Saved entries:
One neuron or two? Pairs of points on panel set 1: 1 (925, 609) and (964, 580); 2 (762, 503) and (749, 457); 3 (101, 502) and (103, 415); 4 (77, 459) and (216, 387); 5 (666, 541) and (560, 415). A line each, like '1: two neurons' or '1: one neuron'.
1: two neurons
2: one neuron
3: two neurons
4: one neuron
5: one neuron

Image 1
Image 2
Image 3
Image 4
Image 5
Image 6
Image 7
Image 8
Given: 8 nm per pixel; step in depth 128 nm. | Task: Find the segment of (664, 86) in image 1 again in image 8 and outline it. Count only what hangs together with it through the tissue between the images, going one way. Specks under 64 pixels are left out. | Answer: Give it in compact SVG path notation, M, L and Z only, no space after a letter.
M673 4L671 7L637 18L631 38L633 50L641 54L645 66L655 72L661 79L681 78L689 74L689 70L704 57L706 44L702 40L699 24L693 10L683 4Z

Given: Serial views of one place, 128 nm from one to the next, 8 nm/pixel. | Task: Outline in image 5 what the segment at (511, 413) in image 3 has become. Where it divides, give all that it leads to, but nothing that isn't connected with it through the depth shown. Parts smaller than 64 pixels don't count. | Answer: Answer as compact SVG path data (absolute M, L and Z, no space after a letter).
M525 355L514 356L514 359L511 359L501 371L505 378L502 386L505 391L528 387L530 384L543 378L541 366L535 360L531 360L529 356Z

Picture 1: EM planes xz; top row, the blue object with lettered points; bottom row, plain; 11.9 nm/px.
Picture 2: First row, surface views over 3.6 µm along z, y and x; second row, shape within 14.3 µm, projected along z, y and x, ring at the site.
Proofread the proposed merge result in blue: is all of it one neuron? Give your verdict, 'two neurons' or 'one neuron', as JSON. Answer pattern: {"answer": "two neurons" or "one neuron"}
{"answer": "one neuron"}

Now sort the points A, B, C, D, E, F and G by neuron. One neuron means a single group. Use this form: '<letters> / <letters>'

DESCRIPTION OF THE TASK: Without any alteration, repeat each entry shown above.

RESPONSE AREA:
One neuron or two? Pairs of points on panel set 1: 1 (925, 609) and (964, 580); 2 (762, 503) and (749, 457); 3 (101, 502) and (103, 415); 4 (77, 459) and (216, 387); 5 (666, 541) and (560, 415). A line each, like '1: two neurons' or '1: one neuron'.
1: two neurons
2: one neuron
3: two neurons
4: one neuron
5: one neuron

Image 1
Image 2
Image 3
Image 4
Image 5
Image 6
Image 7
Image 8
Given: 8 nm per pixel; step in depth 128 nm. | Task: Find the segment of (664, 86) in image 1 again in image 8 and outline it. Count only what hangs together with it through the tissue between the images, going one way. Specks under 64 pixels are left out. | Answer: Give it in compact SVG path notation, M, L and Z only, no space after a letter.
M673 4L671 7L637 18L631 38L633 50L641 54L645 66L655 72L661 79L681 78L689 74L689 70L704 57L706 44L702 40L699 24L693 10L683 4Z

Given: Serial views of one place, 128 nm from one to the next, 8 nm/pixel. | Task: Outline in image 5 what the segment at (511, 413) in image 3 has become. Where it divides, give all that it leads to, but nothing that isn't connected with it through the depth shown. Parts smaller than 64 pixels don't count. | Answer: Answer as compact SVG path data (absolute M, L and Z, no space after a letter).
M525 355L514 356L514 359L511 359L501 371L505 378L502 386L505 391L528 387L530 384L543 378L541 366L535 360L531 360L529 356Z

Picture 1: EM planes xz; top row, the blue object with lettered points; bottom row, plain; 11.9 nm/px.
Picture 2: First row, surface views over 3.6 µm along z, y and x; second row, shape within 14.3 µm, projected along z, y and x, ring at the site.
Proofread the proposed merge result in blue: is all of it one neuron? Give your verdict, 'two neurons' or 'one neuron', as JSON. Answer pattern: {"answer": "two neurons" or "one neuron"}
{"answer": "one neuron"}

Now sort the points A, B, C, D, E, F and G by neuron. One neuron means a single group. Use this form: '<letters> / <letters>'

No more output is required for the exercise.